I giornali spagnoli: "Prenderà il posto di chi farà meno punti fra Massa e Raikkonen". I buoni rapporti nati dall'alleanza nella lotta a Mosley tra Montezemolo e Briatore, sommati all'arrivo del super sponsor Banco di Santander, e il gioco è fatto, salvo fare fuori uno tra il brasiliano e il finlandese
"ARRIBA ALONSO". In Ferrari.
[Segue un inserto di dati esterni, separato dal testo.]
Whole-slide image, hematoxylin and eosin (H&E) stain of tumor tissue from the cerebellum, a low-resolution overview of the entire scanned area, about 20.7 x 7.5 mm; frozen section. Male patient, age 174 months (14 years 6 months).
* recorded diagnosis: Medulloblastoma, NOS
Gli spagnoli non hanno dubbi, pubblicano già la data dell’annuncio ufficiale (venerdì 11 settembre, week end del Gran Premio d’Italia a Monza) e aggiungono che non a caso la azienda di Maranello ha deciso di spostare a Valencia, dal Mugello, il tradizionale raduno di fine stagione. Segue ragionamento, per dirla con l’immortale Ciriaco De Mita: in Toscana la Signora in Rosso non avrebbe nulla da festeggiare, al termine di un campionato di F1 vissuto nelle retrovie. Viceversa, tra i sudditi di Re Juan Carlos il prode Fernando potrebbe fare il suo trionfale debutto nell’abitacolo di una monoposto del Cavallino...
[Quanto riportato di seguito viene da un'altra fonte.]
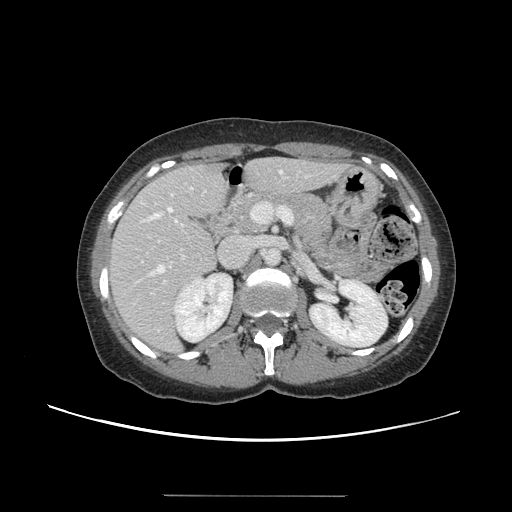
Contrast-enhanced abdominal CT, one axial slice; slice 74 of 144 in the series (ordered by position); 120 kVp; intravenous contrast given; soft-tissue window (W 400 / L 40 HU); 2.5 mm slice thickness; 512 × 512 image matrix, field of view 380 × 380 mm. Case-level facts recorded for this patient, not image findings: patient: female, age 61 years at operation; diagnosis: colorectal cancer liver metastases, imaged before liver resection; multiple liver metastases: yes; largest metastasis: 1.1 cm; chemotherapy before resection: no.
Annotated regions visible in this slice (manually delineated by an expert):
- hepatic veins: box from (x=150, y=170) to (x=282, y=275) px
- liver: (x=109, y=159)–(x=342, y=352)
- planned liver remnant (the part of the liver to remain after resection): (x=110, y=159)–(x=320, y=300)
- portal vein (with intrahepatic branches): (x=141, y=203)–(x=294, y=294)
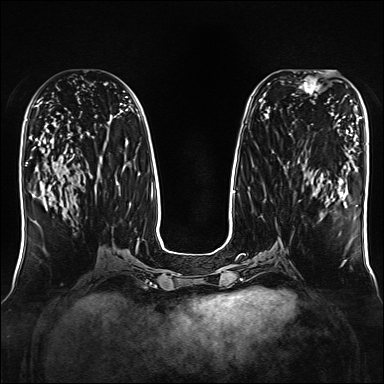
Breast MRI, one axial slice; slice 73 of 160 in the series (ordered by position); dynamic contrast-enhanced series, time point 2 of 7 at this slice position (early post-contrast); 1.5 T; TE 2.3 ms, TR 5.2 ms; 1 mm slice thickness; 384 × 384 image matrix, field of view 330 × 330 mm. Female patient.
Annotated regions visible in this slice (semi-automatically segmented with operator editing):
- enhancing-tissue mask used for the functional tumour volume (all voxels passing the contrast-enhancement thresholds inside the analysis volume; usually the tumour): bounding box [x1, y1, x2, y2] px = [294, 72, 319, 96]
Va bene. Che Alonso e la Ferrari siamo promessi sposi, è notizia vecchia. Che i miglioratissimi rapporti tra Montezemolo e Briatore rendano praticabile uno scambio di piloti, è facile supposizione. Che l’arrivo sulla Rossa, in qualità di super sponsor, del Banco di Santander possa propiziare il matrimonio, ci sta. Dopo di che, restano alcune cose da sistemare. La prima: sia Massa che Raikkonen hanno il contratto per tutto il 2010. Circostanza ruvidamente evocata ieri dal pimpantissimo Luca "Maicon" Colajanni: il pierre delle Rosse ha smentito i «rumors», ma i rumors si smentiscono pure quando contengono la verità. I giornali spagnoli scrivono che tra Felipe e Kimi sarà scartato chi prenderà meno punti nella stagione in corso: fosse vero, tanto varrebbe chiudere d’urgenza il Reparto Corse di Maranello, perchè avremmo la prova che si sono tutti bevuti il cervello. Inoltre, se in Ferrari contano di invertire la tendenza sulle piste di F1 semplicemente ingaggiando un bravissimo pilota, beh, sono fuori strada. Un "manico", per quanto dotato, non recupera un minuto a Gran Premio su Red Bull e Brawn.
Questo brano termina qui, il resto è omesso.